Text under study:
━━━━━━━━━━━━━━━━━━━━━━━━━━━━━━
A recent discovery of organic matter on Mars led to the detection of a compound, thiophene, that is also native to Earth. Scientists have been studying the Martian compound to learn more about life there and to uncover any further connections with Earth.

It’s just another breakthrough on a long list of space discoveries over the past half-century that give us a better understanding of our solar system, and how the 7.6 billion people of Earth fit in with the inestimable pieces of matter in the universe.

Clues That Offer Hints About Martian Life

While making observations on the surface of Mars in 2018, NASA’s Curiosity rover found “tough” organic molecules in 3-billion-year-old mudstone — a fine-grained sedimentary rock — in the planet’s Gale Crater. Mars’ inhospitable surface couldn’t sustain life today, but the data collected from the molecules showed that a water lake inside Gale Crater had the necessary ingredients for chemical building blocks and an energy source, enough to kick-start some form of life.

As NASA noted at the time of the rover’s discovery, although organic molecules hold carbon and hydrogen — or oxygen, nitrogen and other elements — the molecules from the mudstone don’t necessarily suggest there was ever life on the planet. Organic molecules can also be formed by non-biological processes, NASA added.
━━━━━━━━━━━━━━━━━━━━━━━━━━━━━━
(Stored data entries)
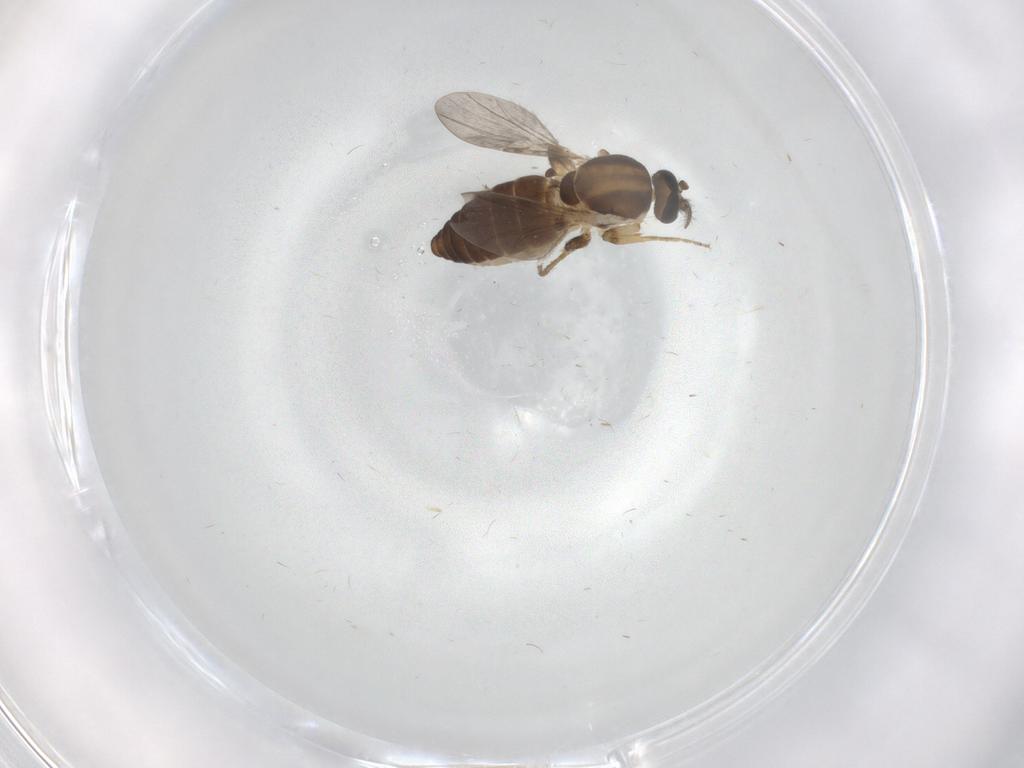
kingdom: Animalia
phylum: Arthropoda
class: Insecta
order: Diptera
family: Ceratopogonidae
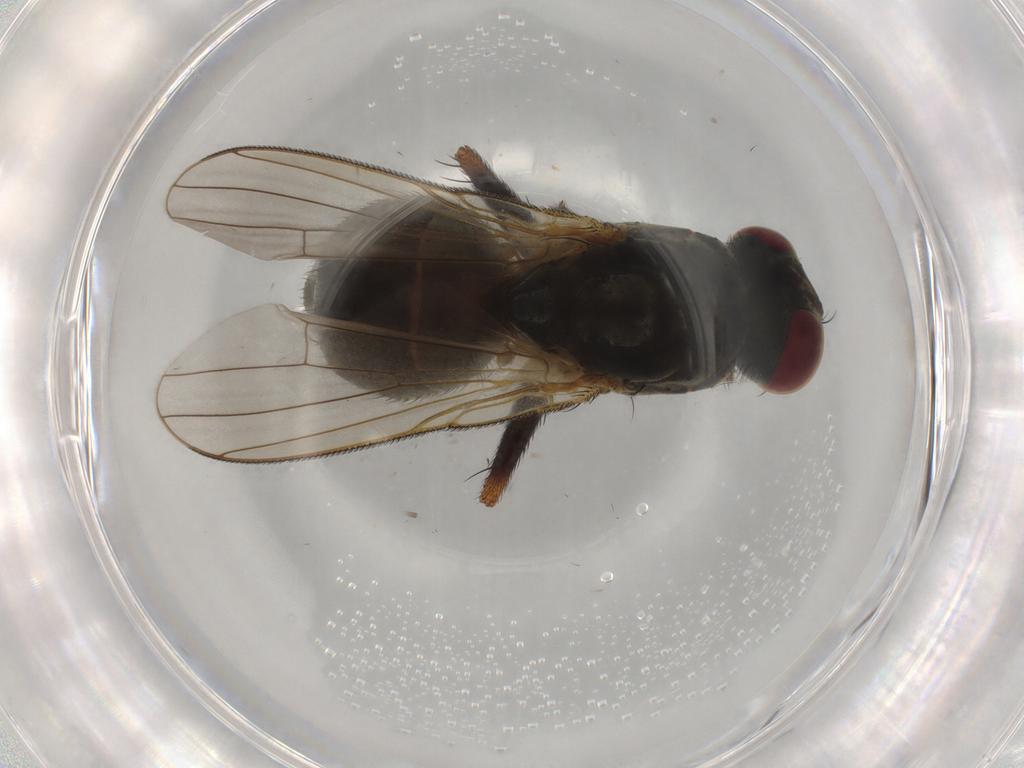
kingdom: Animalia
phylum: Arthropoda
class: Insecta
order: Diptera
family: Muscidae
━━━━━━━━━━━━━━━━━━━━━━━━━━━━━━
Activities:
1. In the text about organic matter on Mars, in which crater did the Curiosity rover find the organic molecules?
2. List every chemical element named in the text about organic matter on Mars.

Answers:
1. Gale Crater

2. Carbon, hydrogen, oxygen, nitrogen